# Rabbit Hutch for King Pigeon?



## cklube (Nov 7, 2016)

I am going to be getting a King pigeon here in the next couple of weeks and am working on getting it's home ready. I was looking at rabbit hutches for his home as I thought it would look a little nicer than the dog crate but just am not sure if it will be big enough for a bird that big. 
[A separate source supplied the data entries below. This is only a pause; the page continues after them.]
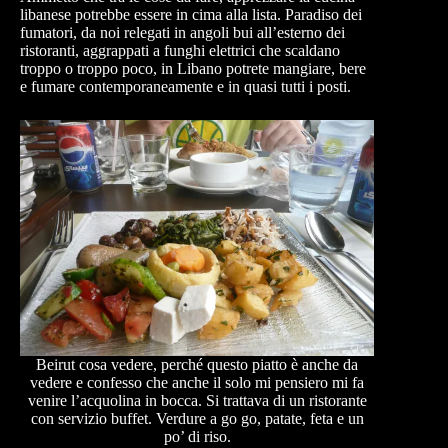
libanese potrebbe essere in cima alla lista. Paradiso dei
fumatori, da noi relegati in angoli bui all’esterno dei
ristoranti, aggrappati a funghi elettrici che scaldano
troppo o troppo poco, in Libano potrete mangiare, bere
e fumare contemporaneamente e in quasi tutti i posti.
Beirut cosa vedere, perché questo piatto è anche da
vedere e confesso che anche il solo mi pensiero mi fa
venire l’acquolina in bocca. Si trattava di un ristorante
con servizio buffet. Verdure a go go, patate, feta e un
po’ di riso.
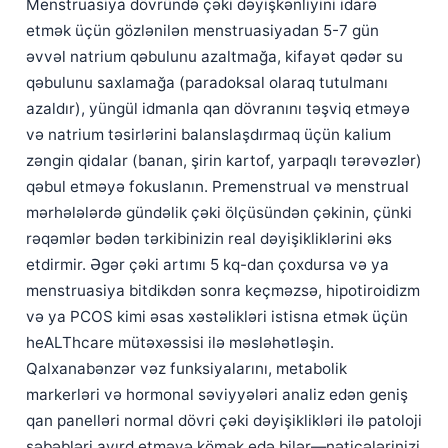
Menstruasiya dövründə çəki dəyişkənliyini idarə
தமிழ்
etmək üçün gözlənilən menstruasiyadan 5-7 gün
əvvəl natrium qəbulunu azaltmağa, kifayət qədər su
తెలుగు
qəbulunu saxlamağa (paradoksal olaraq tutulmanı
मराठी
azaldır), yüngül idmanla qan dövranını təşviq etməyə
اردو
və natrium təsirlərini balanslaşdırmaq üçün kalium
zəngin qidalar (banan, şirin kartof, yarpaqlı tərəvəzlər)
বাংলা
qəbul etməyə fokuslanın. Premenstrual və menstrual
Shqip
mərhələlərdə gündəlik çəki ölçüsündən çəkinin, çünki
Magyar
rəqəmlər bədən tərkibinizin real dəyişikliklərini əks
Slovenščina
etdirmir. Əgər çəki artımı 5 kq-dan çoxdursa və ya
menstruasiya bitdikdən sonra keçməzsə, hipotiroidizm
한국어
və ya PCOS kimi əsas xəstəlikləri istisna etmək üçün
Polski
heALThcare mütəxəssisi ilə məsləhətləşin.
Lietuvių kalba
Qalxanabənzər vəz funksiyalarını, metabolik
Русский
markerləri və hormonal səviyyələri analiz edən geniş
qan panelləri normal dövri çəki dəyişiklikləri ilə patoloji
ქართული
səbəbləri ayırd etməyə kömək edə bilər—nəticələrinizi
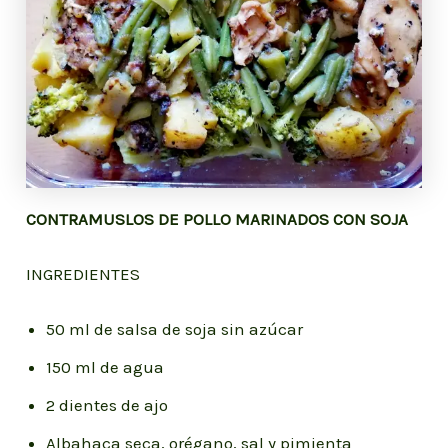
CONTRAMUSLOS DE POLLO MARINADOS CON SOJA
INGREDIENTES
50 ml de salsa de soja sin azúcar
150 ml de agua
2 dientes de ajo
Albahaca seca, orégano, sal y pimienta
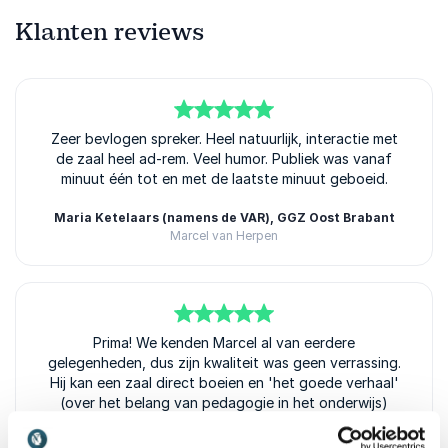
Klanten reviews
5
Zeer bevlogen spreker. Heel natuurlijk, interactie met
van
5
de zaal heel ad-rem. Veel humor. Publiek was vanaf
minuut één tot en met de laatste minuut geboeid.
Maria Ketelaars (namens de VAR), GGZ Oost Brabant
Marcel van Herpen
5
van
5
Prima! We kenden Marcel al van eerdere
gelegenheden, dus zijn kwaliteit was geen verrassing.
Hij kan een zaal direct boeien en 'het goede verhaal'
(over het belang van pedagogie in het onderwijs)
overbrengen. Jammer dat we hem niet elk jaar kunnen
boeken ;-)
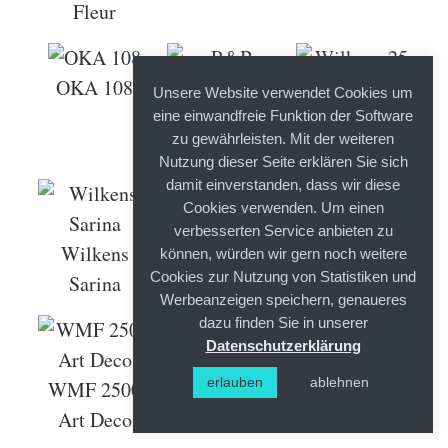
Fleur
OKA 108
Unsere Website verwendet Cookies um
R&B
Wilkens 25
eine einwandfreie Funktion der Software
zu gewährleisten. Mit der weiteren
Mercedes
Barbara
Nutzung dieser Seite erklären Sie sich
damit einverstanden, dass wir diese
Cookies verwenden. Um einen
WMF 1900
WMF 2200
verbesserten Service anbieten zu
Wilkens
können, würden wir gern noch weitere
Cookies zur Nutzung von Statistiken und
Sarina
Werbeanzeigen speichern, genaueres
dazu finden Sie in unserer
Datenschutzerklärung
erlauben
ablehnen
WMF 2500
WMF 900
WMF 4800
Art Deco
Fächer
Hamburg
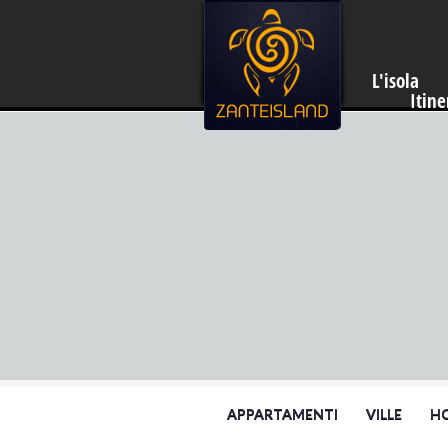
L'isola
Itine
APPARTAMENTI
VILLE
H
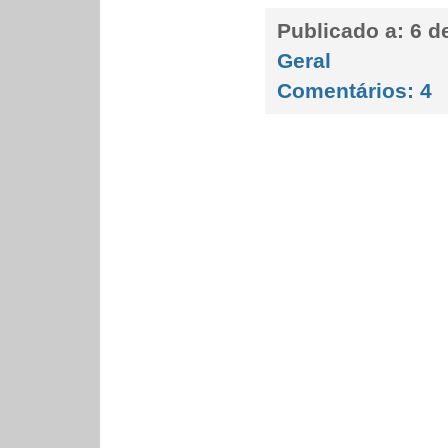
Publicado a:
6 de
Geral
Comentários:
4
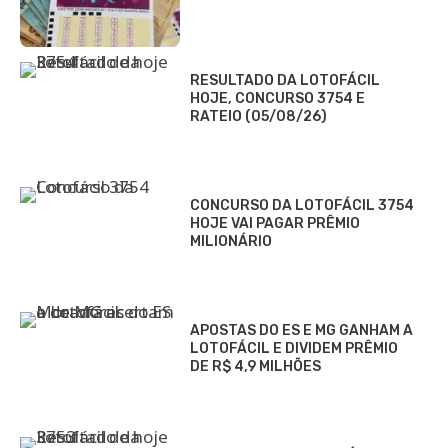
RESULTADO DA LOTOFÁCIL
HOJE, CONCURSO 3754 E
RATEIO (05/08/26)
CONCURSO DA LOTOFÁCIL 3754
HOJE VAI PAGAR PRÊMIO
MILIONÁRIO
APOSTAS DO ES E MG GANHAM A
LOTOFÁCIL E DIVIDEM PRÊMIO
DE R$ 4,9 MILHÕES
Here are the 2 I had in mind:

https://www.amazon.com/Advantek-White-Picket-Fence-Rabbit/dp/B0087BI9I4/ref=pd_sim_sbs_199_3?_encoding=UTF8&psc=1&refRID=192P5X3QAXTMDFXWPD7Q

https://www.amazon.com/TRIXIE-Pet-Products-Outdoor-X-Small/dp/B00CXQG4ZO/ref=pd_sim_sbs_199_2?_encoding=UTF8&psc=1&refRID=192P5X3QAXTMDFXWPD7Q


----------



## cwebster (Dec 11, 2010)

Size seems ok but the wire will not keep your bird safe from predators outside without reinforcing it.


----------



## cklube (Nov 7, 2016)

The size for both? He's going to be an indoor birdie so no pedators


----------



## cwebster (Dec 11, 2010)

Glad he will be indoors. We have large flight cages in an outdoor shed and have to be on the lookout for cats, mice, rats, hawks, snakes, possums, raccoons, foxes, and an evil neighbor. Are you getting a mate too? Would love to see a photo when you get your new bird. Welcome to PT!


----------



## cklube (Nov 7, 2016)

Thank you! Starting with the 1 for now but will be getting a mate not too much longer after.


----------



## Jay3 (May 4, 2008)

Is he not going to be allowed free in the house at all? Because you are looking at things with aviary yards attached. Those aviary yards put him on the ground level, which they don't really like. They like to be high up, not really floor level.


----------



## cwebster (Dec 11, 2010)

Jay3 has a good point. Would look for something like this.
http://www.ebay.com/itm/LARGE-Doubl...0f9358&pid=100338&rk=1&rkt=12&sd=282220040965
The longer the better. That way they can stretch their wings and flap. Flat boards are better than perches. Our birds still like to come out and fly around the shed. I keep the doors closed when they are out and about.


----------



## cklube (Nov 7, 2016)

ok good to know. he will be out a good portion of he day I just thought they looked nice, but if he wouldn't be happy in it that's more important. That flight cage is very nice!


----------



## Jay3 (May 4, 2008)

Yes, those cages are very nice, but you don't have to spend that much if you can't. Many keep them in those metal dog crates, and you can buy them in different sizes, and can put them on a table. I use those all the time when I have a pigeon in the house for whatever reason. Normally they are in our loft, but do have to be inside on occasion. I run a wooden shelf on one side of the cage from front to back, and they have plenty of room. These can be bought for not much money at petsmart or somewhere like that.


----------



## cwebster (Dec 11, 2010)

Again Jay3 is right. I just sent the photo of the flight cage to indicate an idea. There are much cheaper cages out there and you may be able to find a used cage or modify one as Jay3 suggested. The idea is that pigeons like to be up higher off the ground than chickens or rabbits and it helps if the cage has length and they get time out if the cage. I like the flight cages because they can be purchased cheaply if you shop around, and come in a kit you put together, and have small wire openings. Ours were a lot cheaper than the photo I sent, on sale and from a website online. There are used cages on Craigslist too. The wild song bird we are rehabbing is in a used cage up on an inexpensive table from Walmart.


----------



## Jay3 (May 4, 2008)

I like the small wire opening of your cages too cwebster, especially if there are other pets around. Just don't know how inexpensive you can get them. And don't know what people can afford. And if the bird will spend a lot of time out of cage, then I don't think they need all that much head room. Seems like wasted space at the top of the cage unless you put shelves up there, as they do prefer a shelf to perch on. And with the dog crate, it can be put up on a table or something. Of course they do need room to be able to flap their wings and more. And if keeping a pair then they do need more room.


----------